Waking in Time (Book Review)

Title: Waking in Time
Author: Angie Stanton
Publication: Switch Press/Capstone, hardcover, 2017
Genre: YA Timetravel
Plot: Abbi is excited to begin her freshman year at the University of Wisconsin in Madison, although it is bittersweet because she recently lost her grandmother, an ardent alumna who had encouraged her to apply. But one morning she wakes up in 1983 and realizes she has gone back in time, but is still a student at Wisconsin – in fact, in the same dorm and same bed. Frightened and afraid she might not be able to return to present day, Abbi makes two important friends: handsome Will, another time-traveler, born several generations before her, but moving forward in time instead of backward like her; and a geeky college professor who might hold the key to Abbi’s ability to regain control of her life.
Audience: Fans of YA fiction and/or of time travel; University of Wisconsin alumni.
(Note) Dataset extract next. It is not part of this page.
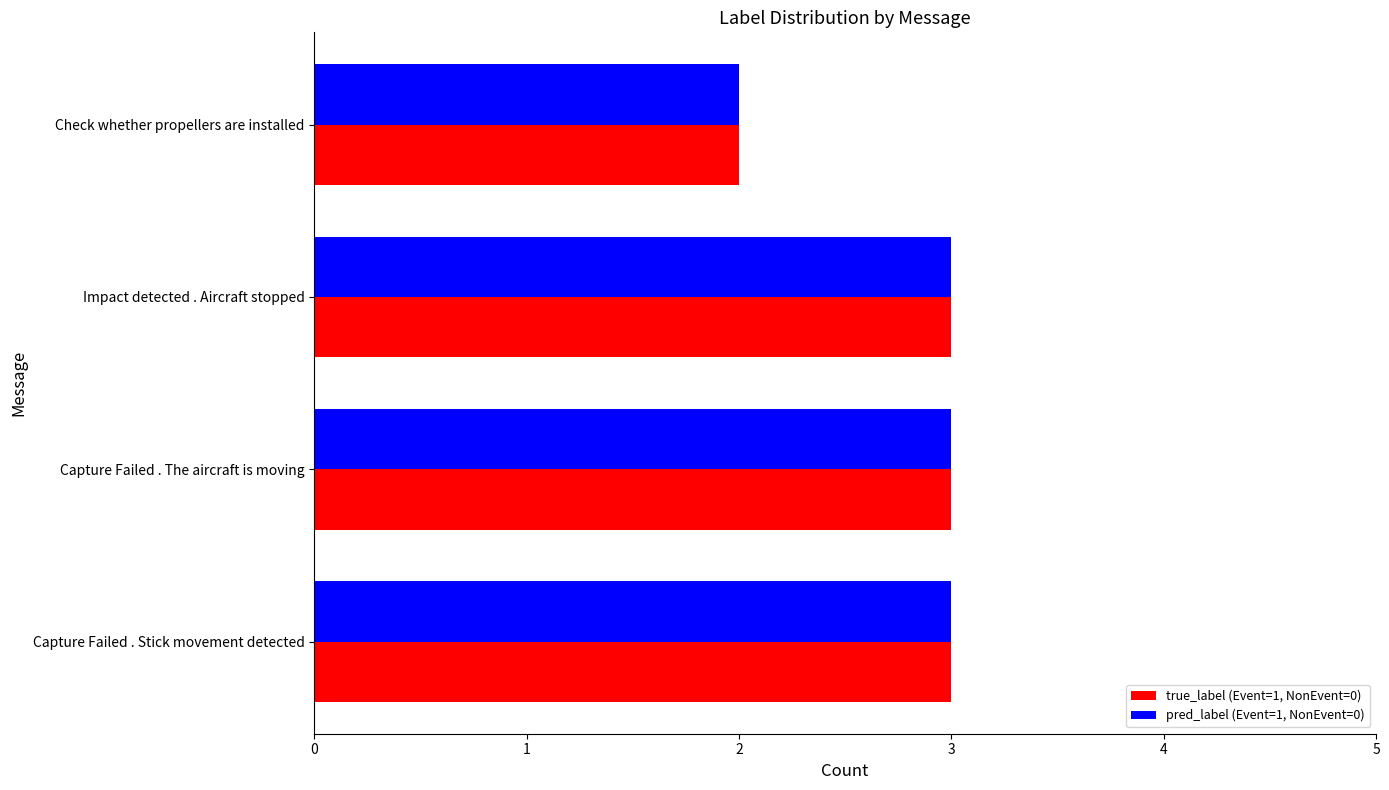

What is the sum of the true_label (Event=1, NonEvent=0) values at Capture Failed . The aircraft is moving and Impact detected . Aircraft stopped?

6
My Impressions: I have always been a fan of time travel, and the unusual college setting added an element of appeal to this book. Because the book is written in the first person, the reader really suffers with Abbi as she tries to navigate the past and determine whether there is some reason she is having this adventure. I would have liked more plot development and more description of her classes and college life but at least the author provides some vivid depictions of the girls Abbi befriends in the past.  Even Abbi's grandmother attended college substantially after Betsy Ray and Carney Sibley but their experience is still of great interest.

A couple years ago I was at a big crew race in Worcester and wound up talking to some University of Wisconsin rowing fanatics. They were very proud of the fact that crew was Wisconsin’s first varsity sport, dating back to 1874. That made me enjoy Will’s devotion to crew even more and gave it plausibility as the one constant while he moved about in time.
Fun Historical FactClick here for a great look at Dorm Life in 19th century Wisconsin.  Women were first admitted to Wisconsin in 1863 and degrees were awarded in 1869. In contrast, my alma mater, Radcliffe College, was not even founded until 1879! 
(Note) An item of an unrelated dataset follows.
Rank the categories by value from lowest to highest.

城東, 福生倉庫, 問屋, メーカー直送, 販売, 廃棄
Source: My sister lent me this book which she had checked out of the Newton Free Library. I am especially pleased to have found a novel published by Capstone, which is headquartered in Mankato, MN, the ancestral home of Maud Hart Lovelace. I recall John Coughlan, the founder, was a big supporter of MHL (I seem to remember that he came briefly to one of the Betsy-Tacy conventions and I was introduced to him by the talented Kathy Baxter). I know the publishing company has continued to thrive after his retirement but as much of Capstone's output is nonfiction I have not had much exposure to it.   I do have to laugh, however, that this time travel novel is classified as Realistic Fiction on the publisher's site!

1 comment:

Ms. Yingling said...

I loved this one, especially since my daughter was about to start college when I read it, and the character goes back to MY college time in her first trip. Too funny! Are you heading to ALA Midwinter in Denver in February? There is going to be a small Lenora Mattingly Weber event if you are interested! Let me know if you need details.